Впрочем, назначение человек способен придумать себе сам, если очень хочется. Это как раз свойство сознания – плодить разные миражи. Звонарь вон поверил в Бога и живет с этой верой, а все почему? Потому, что у него талант извлекать из церковных колоколов красивые перезвоны. Ведь кто-то же дал ему этот талант, вложил в него, а кто, как не Господь? И ведь не просто для услаждения слуха, а еще и для того, чтобы народ собирать в церковь, напоминать о Всевышнем. То есть для Бога. Миссия, можно сказать. Так что понять Звонаря можно. Но в остальном-то что? Такое же обычное существование, как и у Федора, как и у Романа, как и у большинства.

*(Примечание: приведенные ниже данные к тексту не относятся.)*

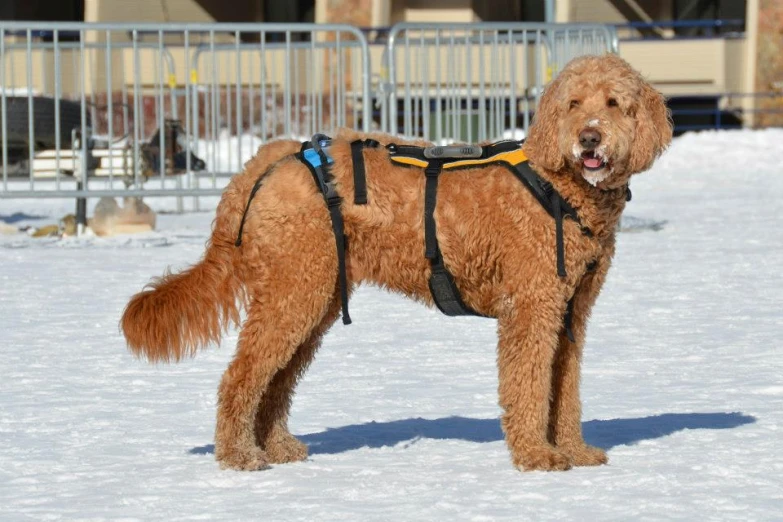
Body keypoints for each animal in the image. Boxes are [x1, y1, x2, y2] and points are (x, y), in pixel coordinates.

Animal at [122, 53, 672, 472]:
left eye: (614, 103)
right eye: (573, 104)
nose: (589, 138)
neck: (559, 187)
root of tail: (268, 160)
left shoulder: (571, 310)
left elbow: (566, 389)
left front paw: (574, 450)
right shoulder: (532, 308)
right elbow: (530, 386)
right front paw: (537, 456)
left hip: (313, 296)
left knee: (275, 381)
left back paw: (275, 447)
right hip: (294, 291)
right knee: (241, 378)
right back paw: (238, 455)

Иногда Федор вторгается с размышлениями в область, которая Звонарю намного ближе. Он даже поддразнивает Звонаря, обнаруживая знакомство с Евангелием. Например, про смоковницу и Иисуса у него не очень удобные для Звонаря вопросы: чем так обидела бедная смоковница, на которой не было плодов? Ну не было и не было, видимо, не сезон или болела, мало ли. Если захотелось поесть, так, значит, сразу подавай. А коли нет, проклятие тебе, недужное дерево, засыхай себе. Людей, значит, исцелял, а дереву сразу приговор, причем жесткий. Как это понимать? И про других людей не подумал, которые могли бы воспользоваться ее плодами в пору их созревания. Как-то не очень правильно это выглядит, не по-христиански. Воду в вино превращал, а смоквы на дереве для своего насыщения вырастить не смог? Странно. Это как если бы Федор обиделся на ель или яблоню над головой, что она пропускает капли дождя, и срубил ее. Стало ли бы ему или кому-то от этого лучше? Вряд ли…
Звонарь таких вопросов, как Федор, не задает – ни себе, ни другим. На все для него есть один ответ – Господь и Его воля. Звонарство – тому лишнее подтверждение. Получилось само собой, да еще и с благословения батюшки Георгия.